--- Dataset extract ---

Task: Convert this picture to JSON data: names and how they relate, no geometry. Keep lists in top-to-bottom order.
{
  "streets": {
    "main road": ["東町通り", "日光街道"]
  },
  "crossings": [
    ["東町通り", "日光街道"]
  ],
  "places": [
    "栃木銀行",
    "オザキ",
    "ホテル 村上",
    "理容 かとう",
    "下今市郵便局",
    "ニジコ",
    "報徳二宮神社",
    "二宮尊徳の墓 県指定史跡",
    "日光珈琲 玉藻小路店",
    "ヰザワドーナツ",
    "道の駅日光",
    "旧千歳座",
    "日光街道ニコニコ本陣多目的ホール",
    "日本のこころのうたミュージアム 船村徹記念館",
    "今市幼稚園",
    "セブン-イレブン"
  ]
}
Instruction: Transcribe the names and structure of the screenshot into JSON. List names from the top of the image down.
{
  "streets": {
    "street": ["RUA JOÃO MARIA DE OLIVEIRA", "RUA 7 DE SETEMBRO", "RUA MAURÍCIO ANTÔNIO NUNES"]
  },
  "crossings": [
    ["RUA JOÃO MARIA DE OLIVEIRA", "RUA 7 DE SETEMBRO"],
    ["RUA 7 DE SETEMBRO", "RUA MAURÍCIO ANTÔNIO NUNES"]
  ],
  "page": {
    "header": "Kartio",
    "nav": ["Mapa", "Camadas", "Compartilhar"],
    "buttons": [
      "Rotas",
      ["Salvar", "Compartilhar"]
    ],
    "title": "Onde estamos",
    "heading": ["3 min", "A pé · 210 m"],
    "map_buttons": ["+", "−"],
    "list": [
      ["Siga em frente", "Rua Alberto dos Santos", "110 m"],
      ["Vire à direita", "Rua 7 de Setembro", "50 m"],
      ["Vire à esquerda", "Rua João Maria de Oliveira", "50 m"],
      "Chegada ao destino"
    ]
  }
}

---

* **About this task**
Check all the records above and select each line where the string "Vire" is found.

* **Exercise answer**
      ["Vire à direita", "Rua 7 de Setembro", "50 m"],
      ["Vire à esquerda", "Rua João Maria de Oliveira", "50 m"],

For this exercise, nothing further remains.